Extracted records

>>>

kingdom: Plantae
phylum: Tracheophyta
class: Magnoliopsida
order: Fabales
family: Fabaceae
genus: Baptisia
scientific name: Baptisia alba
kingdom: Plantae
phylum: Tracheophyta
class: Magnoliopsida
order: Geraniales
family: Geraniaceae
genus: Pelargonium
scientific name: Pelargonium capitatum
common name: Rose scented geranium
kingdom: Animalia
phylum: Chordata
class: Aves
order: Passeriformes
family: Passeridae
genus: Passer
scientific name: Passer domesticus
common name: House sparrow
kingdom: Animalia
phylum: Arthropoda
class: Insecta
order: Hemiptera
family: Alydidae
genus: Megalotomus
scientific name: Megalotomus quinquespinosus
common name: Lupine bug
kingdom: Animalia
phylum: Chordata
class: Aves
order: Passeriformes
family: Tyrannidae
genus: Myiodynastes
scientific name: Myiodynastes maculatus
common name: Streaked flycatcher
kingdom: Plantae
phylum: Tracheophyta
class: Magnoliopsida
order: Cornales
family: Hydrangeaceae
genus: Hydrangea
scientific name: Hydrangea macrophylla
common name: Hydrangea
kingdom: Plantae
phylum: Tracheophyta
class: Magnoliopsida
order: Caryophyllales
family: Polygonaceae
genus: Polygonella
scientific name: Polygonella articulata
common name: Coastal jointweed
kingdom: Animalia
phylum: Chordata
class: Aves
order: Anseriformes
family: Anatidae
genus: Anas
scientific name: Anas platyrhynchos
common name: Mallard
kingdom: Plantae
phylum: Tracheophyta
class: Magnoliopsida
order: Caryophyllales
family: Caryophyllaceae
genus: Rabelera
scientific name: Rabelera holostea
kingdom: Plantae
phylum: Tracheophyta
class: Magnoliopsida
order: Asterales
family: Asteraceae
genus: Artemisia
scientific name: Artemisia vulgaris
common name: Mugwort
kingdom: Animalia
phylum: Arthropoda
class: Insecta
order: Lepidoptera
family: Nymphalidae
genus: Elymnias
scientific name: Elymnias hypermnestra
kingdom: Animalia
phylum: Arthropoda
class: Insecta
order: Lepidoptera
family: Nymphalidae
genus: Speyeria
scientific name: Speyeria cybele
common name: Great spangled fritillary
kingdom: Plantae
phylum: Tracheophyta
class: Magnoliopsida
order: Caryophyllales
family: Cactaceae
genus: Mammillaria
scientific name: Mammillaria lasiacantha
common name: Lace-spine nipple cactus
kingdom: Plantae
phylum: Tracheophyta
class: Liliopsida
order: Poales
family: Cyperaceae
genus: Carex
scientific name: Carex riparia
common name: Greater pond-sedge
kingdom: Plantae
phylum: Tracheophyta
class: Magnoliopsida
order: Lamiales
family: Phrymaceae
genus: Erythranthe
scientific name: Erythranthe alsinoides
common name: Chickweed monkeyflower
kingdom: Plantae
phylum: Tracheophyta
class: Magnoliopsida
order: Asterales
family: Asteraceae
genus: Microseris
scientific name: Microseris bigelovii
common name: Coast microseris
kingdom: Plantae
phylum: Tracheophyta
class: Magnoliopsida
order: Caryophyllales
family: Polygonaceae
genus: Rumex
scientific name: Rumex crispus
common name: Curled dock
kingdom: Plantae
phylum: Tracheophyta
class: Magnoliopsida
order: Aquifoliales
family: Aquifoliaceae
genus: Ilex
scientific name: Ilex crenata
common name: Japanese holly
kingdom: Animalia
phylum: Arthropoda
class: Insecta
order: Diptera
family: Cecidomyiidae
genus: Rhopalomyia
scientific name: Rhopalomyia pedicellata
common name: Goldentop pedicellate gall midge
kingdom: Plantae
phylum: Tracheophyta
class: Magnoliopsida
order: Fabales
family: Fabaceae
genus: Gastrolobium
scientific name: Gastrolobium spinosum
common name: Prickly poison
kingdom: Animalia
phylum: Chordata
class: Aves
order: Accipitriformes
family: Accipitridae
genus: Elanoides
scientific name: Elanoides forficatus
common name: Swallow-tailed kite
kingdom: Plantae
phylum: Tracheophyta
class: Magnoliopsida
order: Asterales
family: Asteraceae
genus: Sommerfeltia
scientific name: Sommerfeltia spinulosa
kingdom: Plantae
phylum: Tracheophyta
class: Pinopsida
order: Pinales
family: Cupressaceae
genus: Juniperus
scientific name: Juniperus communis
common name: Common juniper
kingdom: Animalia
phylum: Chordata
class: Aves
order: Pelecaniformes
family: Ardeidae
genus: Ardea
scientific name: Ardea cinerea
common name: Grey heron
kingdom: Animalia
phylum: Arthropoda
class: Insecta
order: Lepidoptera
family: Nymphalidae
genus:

<<<

* **Stated goal**
Echo the lines of the records above, starting with the line containing "family: Tyrannidae" and going up to and including the line containing "scientific name: Rabelera holostea".

* **Exercise answer**
family: Tyrannidae
genus: Myiodynastes
scientific name: Myiodynastes maculatus
common name: Streaked flycatcher
kingdom: Plantae
phylum: Tracheophyta
class: Magnoliopsida
order: Cornales
family: Hydrangeaceae
genus: Hydrangea
scientific name: Hydrangea macrophylla
common name: Hydrangea
kingdom: Plantae
phylum: Tracheophyta
class: Magnoliopsida
order: Caryophyllales
family: Polygonaceae
genus: Polygonella
scientific name: Polygonella articulata
common name: Coastal jointweed
kingdom: Animalia
phylum: Chordata
class: Aves
order: Anseriformes
family: Anatidae
genus: Anas
scientific name: Anas platyrhynchos
common name: Mallard
kingdom: Plantae
phylum: Tracheophyta
class: Magnoliopsida
order: Caryophyllales
family: Caryophyllaceae
genus: Rabelera
scientific name: Rabelera holostea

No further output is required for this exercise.